There may be an optional <defs> section like this, defining objects used throughout the style sheet:

   <hachure id="other-area-shading" width="1pt" interval="4pt" color="brown" opacity="0.4"/> 
   <icon id='station-icon' width='45m,5pt,200pt'>
      <svg width='220' height='220'>
      <circle fill='red' stroke='black' stroke-width='20' cx='110' cy='110' r='95'/> 
   <!-- A general-purpose arrow that will not stick outside its stroke if drawn using units of 1/1024 of the stroke width. -->
   <def id='arrow' string='M -450 -50 V 50 H 250 L -100 400 H 50 L 450 0 L 50 -400 H -100 L 250 -50 H -450 Z'/>
   <macro id='standard-tunnel'>
      <tunnel dashArray='1,1' fade='0.3' mouth='dimgrey' mouthWidth='20%,1' mouthPath='m 0 512 a 512 512 0 1 1 0 -1024'/>

This example defines a hachure, an SVG icon, the path of an arrow for one-way roads, and a macro for tunnel styles.


then one or more <layer> sections like this, defining map layers to be drawn:

<layer name="park">
   <shape fill="lightgreen"/>
   <label font-size="300m,8pt,24pt" color="green" case="title" position="centralpath"/>

A layer can have a roadflags attribute, which overrides the default value or any value set in <CartoTypeStyleSheet>. See the section on <CartoTypeStyleSheet> above for details of this attribute.>

Label layer

The <labelLayer> section tells CartoType to draw any icons and labels:


You can have more than one <labelLayer/> tag, and they can actually occur anywhere in the style sheet, not just at the end. Every time a <labelLayer/>is encountered, any labels for objects in the layers between it and any preceding <labelLayer/> tag are drawn. Labels are sorted according to their priorities if any, then by layer order, and within that in reverse order of <condition> sections (so that labels for objects drawn later and so taken to be more important, are drawn earlier and are thus more likely to appear).

Closing tag

The style sheet ends with the closing tag:


Drawing order

When CartoType draws a map it draws objects in order of their z-level (optional vertical level), and within that, in order of the layers, as they appear in the style sheet.

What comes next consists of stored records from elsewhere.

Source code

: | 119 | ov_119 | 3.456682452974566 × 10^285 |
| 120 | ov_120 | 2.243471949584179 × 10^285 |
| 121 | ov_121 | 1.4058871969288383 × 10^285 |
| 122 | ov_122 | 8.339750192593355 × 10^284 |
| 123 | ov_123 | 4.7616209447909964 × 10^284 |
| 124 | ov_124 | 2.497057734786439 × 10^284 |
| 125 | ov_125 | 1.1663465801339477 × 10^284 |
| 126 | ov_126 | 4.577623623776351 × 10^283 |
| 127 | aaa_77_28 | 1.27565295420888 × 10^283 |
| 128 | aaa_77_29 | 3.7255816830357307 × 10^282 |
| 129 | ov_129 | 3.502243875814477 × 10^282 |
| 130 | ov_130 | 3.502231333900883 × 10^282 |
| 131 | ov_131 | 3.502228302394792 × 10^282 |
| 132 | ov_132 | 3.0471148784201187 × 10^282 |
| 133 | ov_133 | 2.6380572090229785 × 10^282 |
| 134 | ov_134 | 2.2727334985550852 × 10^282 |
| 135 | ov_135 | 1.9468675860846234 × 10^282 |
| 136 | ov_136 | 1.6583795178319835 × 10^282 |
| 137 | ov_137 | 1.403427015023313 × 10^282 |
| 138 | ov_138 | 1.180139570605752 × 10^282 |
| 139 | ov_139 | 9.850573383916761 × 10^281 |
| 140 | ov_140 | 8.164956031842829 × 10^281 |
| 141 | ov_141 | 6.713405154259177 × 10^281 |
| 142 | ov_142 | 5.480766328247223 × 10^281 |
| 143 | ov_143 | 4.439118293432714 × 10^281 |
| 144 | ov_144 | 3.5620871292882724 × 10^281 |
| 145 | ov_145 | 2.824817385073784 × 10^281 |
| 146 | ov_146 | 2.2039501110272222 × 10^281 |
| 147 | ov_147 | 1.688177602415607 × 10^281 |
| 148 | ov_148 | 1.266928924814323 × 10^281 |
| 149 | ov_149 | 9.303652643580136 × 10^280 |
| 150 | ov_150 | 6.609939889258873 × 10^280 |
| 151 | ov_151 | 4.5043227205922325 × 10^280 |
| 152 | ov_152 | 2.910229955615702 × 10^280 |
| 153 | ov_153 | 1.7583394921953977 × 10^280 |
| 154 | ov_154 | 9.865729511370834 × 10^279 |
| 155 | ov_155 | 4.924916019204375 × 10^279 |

This can make a big difference to the appearance of the map. For example, parks often contain lakes. If the parks in your data have holes in to exclude the lakes in them (which is unlikely), there is no problem, but usually park polygons have no such holes; the lakes are part of the park. Therefore you would usually draw parks before lakes and other bodies of water.

In detail, objects are sorted like this before drawing:

1. By phase. A phase is a group of layers to be drawn together, and is ended either by a <stratum/> or <labelLayer/> directive in the style sheet. There is also an implicit phase boundary before the first road layer, so that roads and railways can be drawn over parks and rivers even if they are in tunnels. Another phase rule is that 3D buildings are drawn after everything else. There may be up to 256 phases.

2. By level, which means that tunnels are drawn before surface features, then first-level bridges, then bridges over bridges, etc. There are 15 levels, from -8 to +7.

3. By layer: layers earlier in the style sheet are drawn before later ones. There may be up to 1024 layers in a style sheet.

4. By <condition> within layer. A layer may have a number of styles defined by <condition> sections. They are drawn in the order they appear in the style sheet. There may be up to 1024 conditions in a layer.